[llvm-commits] [llvm] r123609 - in /llvm/trunk: include/llvm/Transforms/Utils/PromoteMemToReg.h lib/Transforms/Scalar/ScalarReplAggregates.cpp lib/Transforms/Utils/Mem2Reg.cpp lib/Transforms/Utils/PromoteMemoryToRegister.cpp

Cameron Zwarich zwarich at apple.com
Sun Jan 16 17:08:59 PST 2011


Author: zwarich
Date: Sun Jan 16 19:08:59 2011
New Revision: 123609

URL: http://llvm.org/viewvc/llvm-project?rev=123609&view=rev
Log:
Eliminate the use of dominance frontiers in PromoteMemToReg.

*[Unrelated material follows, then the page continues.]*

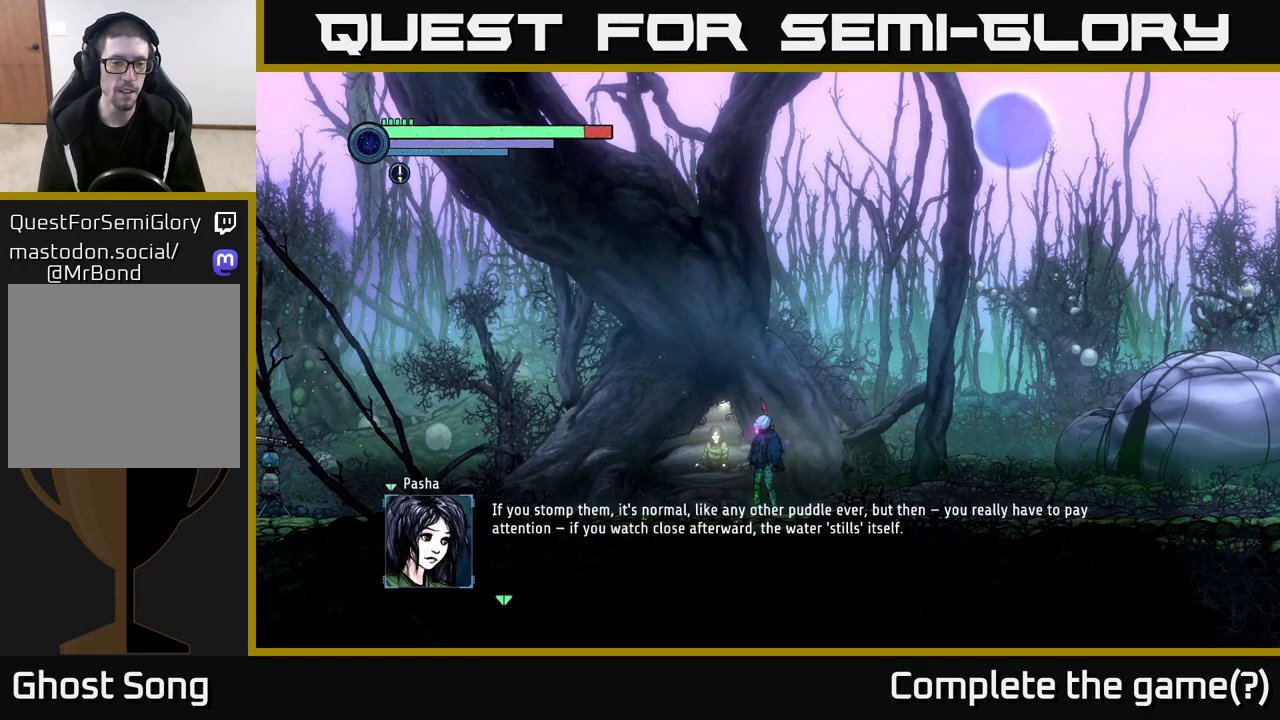
{"buttons": [], "left_stick": "center", "right_stick": "center", "events": []}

In addition to
eliminating a potentially quadratic data structure, this also gives a 17%
speedup when running -scalarrepl on test-suite + SPEC2000 + SPEC2006. My initial
experiment gave a greater speedup around 25%, but I moved the dominator tree
level computation from dominator tree construction to PromoteMemToReg.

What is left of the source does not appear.